Paul Z, I know we disagree about this harsh treatment of Luxemburg, 
but I don't think it was motivated by politics as much as by Rosa L's 
incomprehension according to Grossmann of the nature and implications 
of Marx's theory, esp. the reproduction schemes.

At any rate,   I find little positive reference to Lenin in 
Grossman's writings but as Rick Kuhn has demonstrated grossman's 
theoretical work was shaped by the organizational work that he did 
with the working class. So it is possible that for party reasons 
Grossmann did not always name Lenin when attacking positions that 
Lenin, along with others, held. It would be interesting to get Rick 
Kuhn's views on this. especially his comparative analysis of their 
respective ideas of the party.

moreover, we would need to make a careful study of lenin's work to 
determine whether he did not understand the differences between the 
marxian and classical labor theory of value.

there is the controversial criticism by mattick sr, korsch and 
pannekoek that lenin criticized machian idealism from the perspective 
of bourgeois materialism, not historical materialism. Did Lenin 
criticize the subjective turn in bourgeois economics from the 
perspective of the classical labor theory, not the Marxian theory? I 
don't know. It would seem the more interesting question is whether 
Bukharin on whom I would imagine Lenin was dependent here grasped the 
differences between the classical theory of labor value and the 
marxian labor theory of value.
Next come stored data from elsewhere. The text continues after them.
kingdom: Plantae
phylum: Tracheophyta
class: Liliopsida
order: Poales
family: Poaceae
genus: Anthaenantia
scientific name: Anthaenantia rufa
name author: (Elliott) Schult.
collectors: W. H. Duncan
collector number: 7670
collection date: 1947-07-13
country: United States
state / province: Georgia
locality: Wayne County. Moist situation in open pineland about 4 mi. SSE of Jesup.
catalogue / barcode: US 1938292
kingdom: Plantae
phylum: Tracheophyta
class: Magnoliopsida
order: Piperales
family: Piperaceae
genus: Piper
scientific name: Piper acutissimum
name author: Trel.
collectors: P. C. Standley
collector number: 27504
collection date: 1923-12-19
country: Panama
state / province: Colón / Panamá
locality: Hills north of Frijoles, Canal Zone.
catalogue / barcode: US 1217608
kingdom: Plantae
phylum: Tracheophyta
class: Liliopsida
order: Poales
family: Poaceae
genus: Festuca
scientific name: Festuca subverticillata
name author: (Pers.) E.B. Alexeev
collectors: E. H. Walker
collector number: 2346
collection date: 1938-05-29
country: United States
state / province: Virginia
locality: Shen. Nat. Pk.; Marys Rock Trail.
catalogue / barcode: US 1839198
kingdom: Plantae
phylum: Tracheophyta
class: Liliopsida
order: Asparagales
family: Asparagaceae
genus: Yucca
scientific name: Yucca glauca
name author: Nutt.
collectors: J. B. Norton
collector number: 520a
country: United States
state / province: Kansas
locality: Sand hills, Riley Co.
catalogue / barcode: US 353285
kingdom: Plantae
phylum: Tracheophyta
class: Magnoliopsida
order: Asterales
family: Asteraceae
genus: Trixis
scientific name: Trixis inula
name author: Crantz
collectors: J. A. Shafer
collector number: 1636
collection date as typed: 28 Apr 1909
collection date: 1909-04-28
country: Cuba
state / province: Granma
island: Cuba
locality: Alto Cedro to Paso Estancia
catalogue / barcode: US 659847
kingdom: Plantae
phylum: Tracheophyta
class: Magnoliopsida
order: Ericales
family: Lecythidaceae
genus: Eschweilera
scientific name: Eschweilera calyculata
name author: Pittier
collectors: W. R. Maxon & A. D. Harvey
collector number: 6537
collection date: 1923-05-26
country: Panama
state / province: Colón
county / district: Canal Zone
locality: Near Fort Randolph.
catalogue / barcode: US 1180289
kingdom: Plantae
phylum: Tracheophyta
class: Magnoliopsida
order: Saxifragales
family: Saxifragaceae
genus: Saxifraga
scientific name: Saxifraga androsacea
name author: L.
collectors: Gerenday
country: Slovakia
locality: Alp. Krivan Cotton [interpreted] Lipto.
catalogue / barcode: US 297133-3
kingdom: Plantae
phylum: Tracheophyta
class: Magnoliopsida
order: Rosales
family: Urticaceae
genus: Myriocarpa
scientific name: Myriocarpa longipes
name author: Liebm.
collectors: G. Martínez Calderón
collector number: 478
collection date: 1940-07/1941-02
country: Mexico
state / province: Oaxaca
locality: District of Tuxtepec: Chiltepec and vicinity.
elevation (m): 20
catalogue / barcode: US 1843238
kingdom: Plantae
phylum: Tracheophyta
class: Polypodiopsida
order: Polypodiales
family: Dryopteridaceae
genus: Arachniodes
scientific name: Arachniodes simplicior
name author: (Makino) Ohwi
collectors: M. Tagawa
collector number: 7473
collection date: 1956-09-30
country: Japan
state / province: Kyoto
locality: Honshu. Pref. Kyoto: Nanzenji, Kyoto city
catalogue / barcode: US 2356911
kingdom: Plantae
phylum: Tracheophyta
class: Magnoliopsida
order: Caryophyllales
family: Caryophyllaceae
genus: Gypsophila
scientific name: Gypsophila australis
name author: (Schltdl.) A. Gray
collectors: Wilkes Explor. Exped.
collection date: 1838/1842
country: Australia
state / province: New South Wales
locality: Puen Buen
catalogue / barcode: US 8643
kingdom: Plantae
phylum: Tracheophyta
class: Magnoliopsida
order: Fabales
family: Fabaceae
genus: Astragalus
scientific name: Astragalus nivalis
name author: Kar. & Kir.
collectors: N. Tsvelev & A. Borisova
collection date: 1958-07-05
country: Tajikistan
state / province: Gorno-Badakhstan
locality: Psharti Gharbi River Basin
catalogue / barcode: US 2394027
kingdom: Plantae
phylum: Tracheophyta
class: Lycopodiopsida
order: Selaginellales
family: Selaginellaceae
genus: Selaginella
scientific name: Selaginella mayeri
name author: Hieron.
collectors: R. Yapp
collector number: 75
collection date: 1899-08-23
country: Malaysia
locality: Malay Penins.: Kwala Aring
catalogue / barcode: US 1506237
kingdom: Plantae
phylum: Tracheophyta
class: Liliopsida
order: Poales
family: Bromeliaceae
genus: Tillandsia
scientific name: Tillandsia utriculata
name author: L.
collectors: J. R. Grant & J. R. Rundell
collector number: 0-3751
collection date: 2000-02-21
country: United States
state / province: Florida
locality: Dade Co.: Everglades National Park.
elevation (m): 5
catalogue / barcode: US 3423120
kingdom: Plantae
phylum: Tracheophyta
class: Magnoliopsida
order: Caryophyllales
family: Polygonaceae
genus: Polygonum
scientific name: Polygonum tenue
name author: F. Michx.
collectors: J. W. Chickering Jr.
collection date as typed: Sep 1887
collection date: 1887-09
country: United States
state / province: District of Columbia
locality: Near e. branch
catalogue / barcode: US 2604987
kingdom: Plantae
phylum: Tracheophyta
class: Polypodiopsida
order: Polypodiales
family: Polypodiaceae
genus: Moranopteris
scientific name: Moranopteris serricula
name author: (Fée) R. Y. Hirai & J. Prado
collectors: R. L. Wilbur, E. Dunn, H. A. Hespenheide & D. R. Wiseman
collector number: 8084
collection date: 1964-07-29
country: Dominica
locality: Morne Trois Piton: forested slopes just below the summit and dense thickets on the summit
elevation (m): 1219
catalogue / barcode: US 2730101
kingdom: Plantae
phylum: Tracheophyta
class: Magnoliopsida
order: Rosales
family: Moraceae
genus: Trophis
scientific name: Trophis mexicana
And I would say that there are some 
very important places where bukharin lays out the differences in the 
two labor theories of value. Which is not to say that there are not 
devastating criticisms to be made of bukharin's methodology for the 
study of bourgeois ideology (geoffrey kay has written one such 
criticism, if i remember).

moreover, lenin did refer (i have read in secondary sources)  in his 
hegel notebooks  to the contradictions of the commodity which 
contained within itself the contradictions of the system as a whole. 
i don't believe that this could have been known to grossmann, 
however. But it suggests that Lenin's understanding of the commodity 
may have been at a higher level than Ricardo.

>In my opinion, Grossman is a tricky fellow and many times one has to pay as
>much attention to the silences as to the opinions (e.g., anti-Luxemburgism)
>to get a fuller understanding of what he is up to.

And do not forget that Grossmann praises Luxemburg for defending the 
revolutionary core of marxism against revisionists. In a sense, his 
greatest praise in his magnum opus is for her.